Suisse prise au dépourvu
A tel point que la ministre française de l’Ecologie et de l’Energie, Ségolène Royal, a pris de court son homologue Doris Leuthard en mettant le sujet sur le tapis, lors de leur dernière rencontre, à la fin de mars, à Paris. La conseillère fédérale ne s’y attendait pas. Elle a alors convenu avec son homologue de reparler du Rhône, une fois les résultats du projet de recherche GOUVRHÔNE, mené par l’Université de Genève, connus.
La problématique du Rhône rebondira-t-elle lors de la visite d’Etat demain? Officiellement, aucune nouvelle rencontre bilatérale n’est prévue entre Doris Leuthard et Ségolène Royal, qui fera aussi le voyage en Suisse. D’autres problématiques transfrontalières en souffrance sont plus avancées, comme le statut de l’aéroport de Bâle-Mulhouse. Mais le Rhône, or bleu devenu enjeu majeur de crispation, pourrait bien s’inviter dans les discussions de coulisses.
«Nous sommes à un moment clé»
Rarement recherche scientifique aura suscité une telle attente: le projet GOUVRHÔNE est sur le point d’aboutir.
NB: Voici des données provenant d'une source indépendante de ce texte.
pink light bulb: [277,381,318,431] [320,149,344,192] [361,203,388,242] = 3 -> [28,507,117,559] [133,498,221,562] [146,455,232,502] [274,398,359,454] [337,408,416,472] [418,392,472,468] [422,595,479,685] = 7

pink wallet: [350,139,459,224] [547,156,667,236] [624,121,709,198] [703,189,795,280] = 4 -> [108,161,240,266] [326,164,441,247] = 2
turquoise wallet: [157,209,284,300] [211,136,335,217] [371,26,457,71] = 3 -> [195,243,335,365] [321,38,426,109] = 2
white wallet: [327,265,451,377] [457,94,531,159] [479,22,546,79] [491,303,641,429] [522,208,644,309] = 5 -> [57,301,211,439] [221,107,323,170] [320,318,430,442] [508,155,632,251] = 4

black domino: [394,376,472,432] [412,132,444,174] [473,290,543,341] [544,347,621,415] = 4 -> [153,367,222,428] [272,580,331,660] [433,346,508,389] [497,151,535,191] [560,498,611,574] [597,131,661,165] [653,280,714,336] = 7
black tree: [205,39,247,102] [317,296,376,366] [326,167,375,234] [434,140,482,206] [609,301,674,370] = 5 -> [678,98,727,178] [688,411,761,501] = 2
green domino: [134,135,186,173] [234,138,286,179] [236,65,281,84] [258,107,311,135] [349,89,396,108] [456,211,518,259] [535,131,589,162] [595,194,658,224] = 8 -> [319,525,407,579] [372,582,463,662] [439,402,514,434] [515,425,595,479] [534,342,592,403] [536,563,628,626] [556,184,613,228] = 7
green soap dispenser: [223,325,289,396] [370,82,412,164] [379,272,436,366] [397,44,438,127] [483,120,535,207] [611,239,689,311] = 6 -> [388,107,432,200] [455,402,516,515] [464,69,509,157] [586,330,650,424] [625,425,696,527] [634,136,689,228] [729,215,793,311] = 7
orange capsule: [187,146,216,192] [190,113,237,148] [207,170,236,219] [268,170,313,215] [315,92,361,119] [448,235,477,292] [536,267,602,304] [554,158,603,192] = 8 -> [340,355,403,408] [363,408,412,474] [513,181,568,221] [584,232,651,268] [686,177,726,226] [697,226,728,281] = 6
Entretien avec son coordinateur, Christian Bréthaut.
Quelles sont les tensions principales entre la France et la Suisse autour du Rhône?
La Suisse et la France ont une longue histoire de collaboration en ce qui concerne le Léman, qui a permis notamment de régler beaucoup de problèmes liés à la qualité des eaux. En revanche, par rapport au Rhône et à la gestion des quantités d’eau, il existe nettement moins de mécanismes de coopération entre les deux Etats. Longtemps, on a eu une gestion quantitative du Rhône, qui dépendait principalement des opérateurs hydroélectriques, avec une assez faible implication, en tout cas au niveau des discussions, des administrations françaises et suisses.
L’accroissement des tensions aujourd’hui est-il lié à la libéralisation du marché de l’électricité dans l’Union européenne?
Il y a un ensemble de facteurs. Les changements climatiques devraient impliquer des événements de sécheresse de plus en plus fréquents et extrêmes, qui pourraient tendre à accroître les rivalités d’usage du fleuve. Il y a également des incertitudes au sein de la configuration d’acteurs. C’est notamment la question du retour de la concession sur le Rhône, côté français, dans un contexte de libéralisation, qui s’accompagne d’une certaine instabilité. Nous sommes à un moment clé.
Allez-vous proposer des mesures prêtes à l’usage?
Il est assez impressionnant qu’une étude scientifique ait un tel impact et soit un support direct à la décision. C’est intéressant, mais cela représente aussi un vrai défi pour nous. Notre travail est de conserver une approche scientifique et de proposer des pistes pour réfléchir à ce que pourrait être la gouvernance du Rhône dans un avenir plus ou moins proche. Pour ce faire, nous travaillons sur l’analyse de la situation actuelle, mais nous nous inspirons également d’autres modèles de gestion tels que ceux mis en œuvre pour le Danube, le Mékong ou le Rhin par exemple. Le choix quant à la mise en œuvre de telle ou telle solution dépendra toutefois uniquement des acteurs concernés.